A semi-naked woman in a sequined Carnival costume. A veiled woman with only her eyes showing in a niqab. Two stereotypes of two vastly different regions — Latin America and the Middle East.

On the surface, these two images couldn’t be more diametrically opposed. What could the two have in common, right? What a woman wears — or what she doesn’t wear in Brazil’s case — is often interpreted as a sign of her emancipation. The veil, for many, is a symbol of female oppression; the right to wear a bikini, one of liberation.

As a woman and a foreigner who lived in Baghdad and Cairo and worked throughout the Middle East for years, I always felt the need to dress modestly and respectfully. Frankly, my recent move back to Latin America was initially a relief. Brazil is the land where less is more — and it was wonderful to put on whatever I wanted.

But underneath the sartorial differences, the Middle East and Latin America’s most famously immodest country both impose their own burdens on women with the way they are treated and perceived.

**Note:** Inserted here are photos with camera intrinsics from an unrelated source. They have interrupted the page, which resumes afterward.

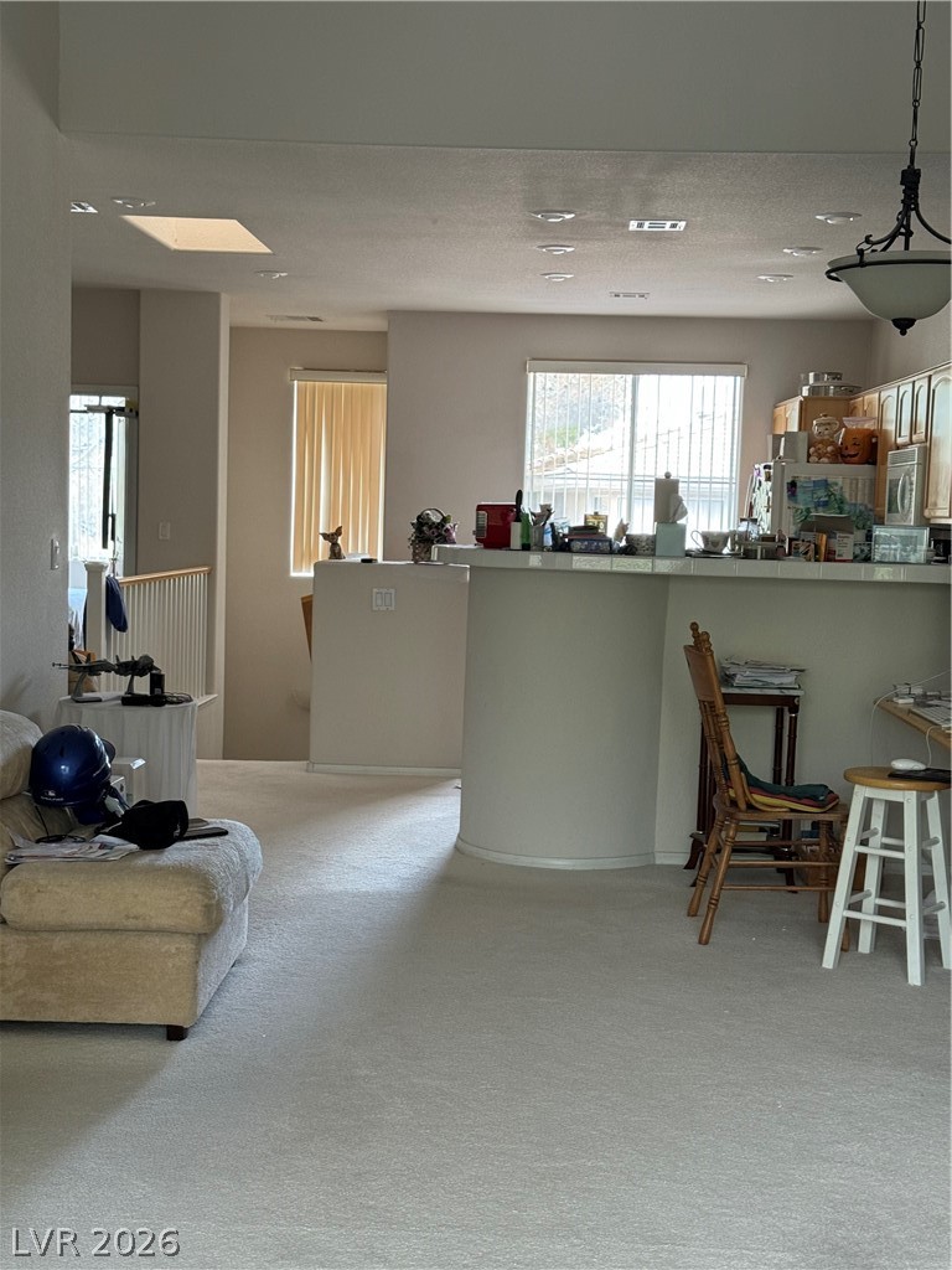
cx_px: 476
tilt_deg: -4.1
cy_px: 635
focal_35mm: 48
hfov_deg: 30.3
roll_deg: -2.0
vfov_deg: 39.7
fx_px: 1760
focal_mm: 6.76
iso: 160
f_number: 1.78
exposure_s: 1/60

On a recent balmy afternoon, I was sitting at a seafront kiosk watching Brazil’s carnival coverage on the biggest broadcaster here, GLOBO. Suddenly, a naked woman pops onto the screen during a commercial break. She is wearing nothing. Literally nothing except a smile and some body glitter. Called the “globelleza,” she is the symbol of GLOBO’s festival coverage and she appears at every commercial break.

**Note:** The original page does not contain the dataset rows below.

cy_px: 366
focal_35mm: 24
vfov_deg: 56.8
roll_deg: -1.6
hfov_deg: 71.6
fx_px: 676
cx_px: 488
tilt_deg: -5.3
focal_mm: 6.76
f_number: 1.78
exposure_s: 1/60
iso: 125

Later programming showed a contest where women from various Samba schools — all of them black — were judged on their dancing and appearance by a panel that was all white. They all had their measurements read out for the crowd. But when one woman said she was studying at one of Brazil’s premier petrochemical departments to eventually work in the oil and gas industry, the male judge smirked in surprise.

The Role Of Women In Brazil

And that’s the thing about Brazil — it has a female president and women are well-represented in the work force. This isn’t Saudi Arabia, where women cannot drive or Afghanistan under the Taliban, where women could not study.

And yet it is one of the most dangerous countries to be female.